Participants with genotypes 1, 2, 4 or 6 were randomly assigned (5:1) to receive either a 400mg/100mg once-daily fixed-dose coformulation of the HCV NS5B polymerase inhibitor sofosbuvir (marketed separately as Sovaldi) and the pan-genotypic NS5A inhibitor velpatasvir (formerly GS-5816), or else a placebo, for 12 weeks. Because their number was small, all genotype 5 patients received active treatment.

The primary study endpoint was sustained virological response, or continued undetectable viral load, at 12 weeks after completion of treatment (SVR12).

All but two participants receiving sofosbuvir/velpatasvir completed treatment. The overall SVR12 rate was 99%. Broken down by genotype, sustained response rates were 98%, 99%, 100%, 100%, 97% and 100%, respectively, for genotypes 1a, 1b, 2, 4, 5 and 6.

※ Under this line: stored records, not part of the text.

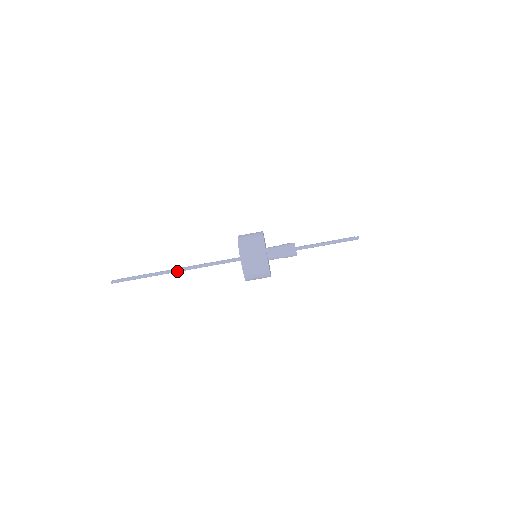
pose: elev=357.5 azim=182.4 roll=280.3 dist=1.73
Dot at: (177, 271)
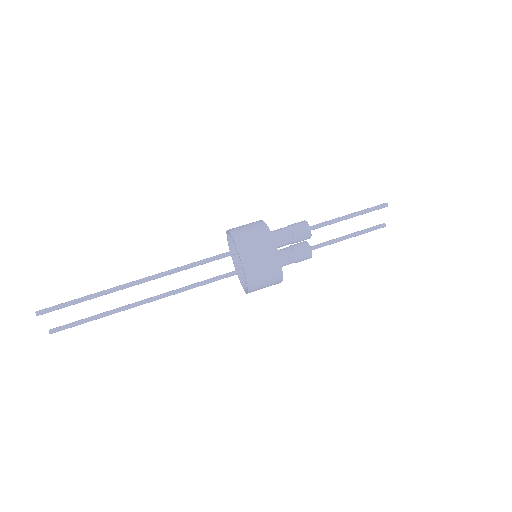
Dot at: (141, 280)
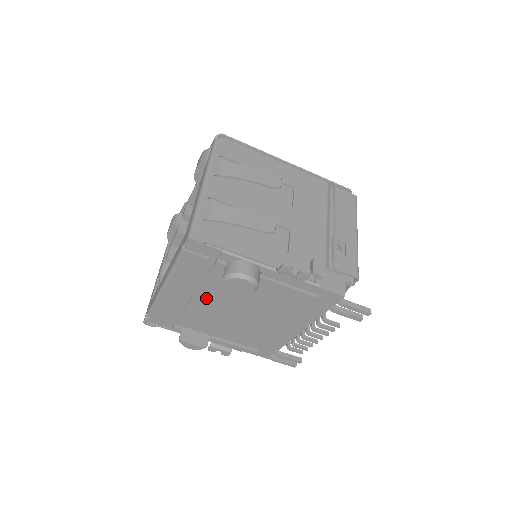
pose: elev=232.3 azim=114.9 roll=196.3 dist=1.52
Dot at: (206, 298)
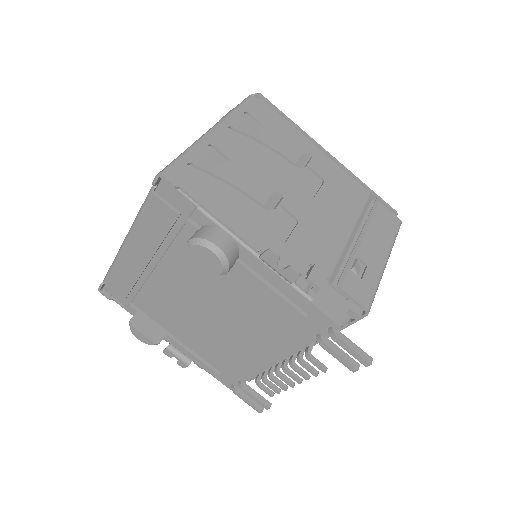
Dot at: (170, 275)
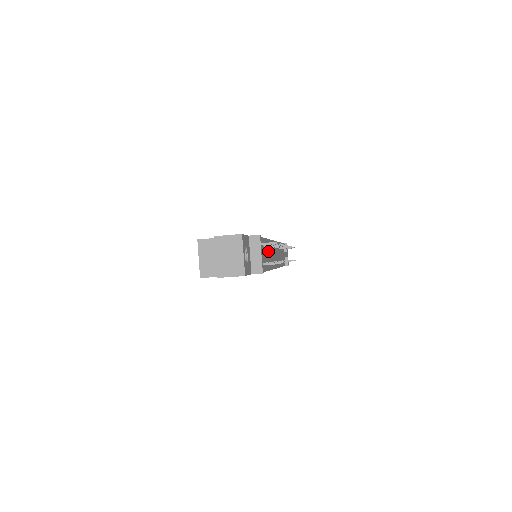
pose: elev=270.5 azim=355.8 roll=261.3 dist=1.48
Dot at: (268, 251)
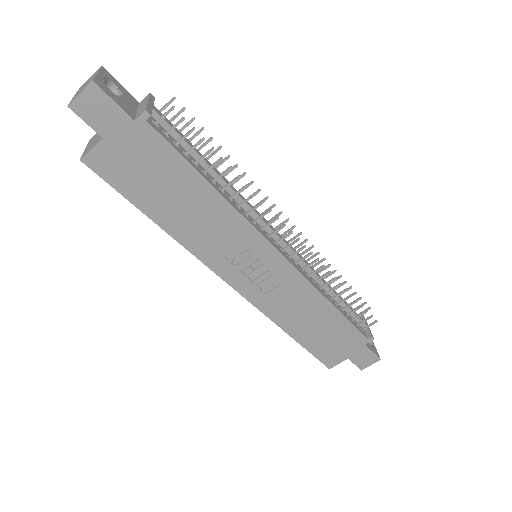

SVR12 rates were the same (99%) for previously untreated and treatment-experienced patients, and for people with and without cirrhosis. Sequencing showed that 257 participants (42%) had NS5A resistance-associated variants (RAVs) at baseline, and this group also had a 99% cure rate.

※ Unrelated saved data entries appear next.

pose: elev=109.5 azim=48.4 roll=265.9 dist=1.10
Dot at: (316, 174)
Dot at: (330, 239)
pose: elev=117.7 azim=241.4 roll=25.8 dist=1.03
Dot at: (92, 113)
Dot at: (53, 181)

Of the participants who did not achieve sustained response, two relapsed (one each in the genotype 1a and 1b groups), two people were lost to follow-up, one withdrew consent and one died from an unrelated cause.

Sofosbuvir/velpatasvir was generally safe and well-tolerated. Fifteen people (2%) taking the coformulation experienced serious adverse events and one discontinued treatment due to an adverse event. Grade 3-4 laboratory abnormalities were uncommon (7%). While more than three-quarters of patients treated with sofosbuvir/velpatasvir reported some adverse events, this was also the case in the placebo group. The most common side-effects were headache, fatigue, nasopharyngitis and nausea, again reported with similar frequency in the active treatment and placebo arms.

Based on these findings, the researchers concluded, "[Sofosbuvir/velpatasvir] for 12 weeks provides a simple, safe and highly effective treatment for patients with HCV genotype 1, 2, 4, 5 or 6 infection."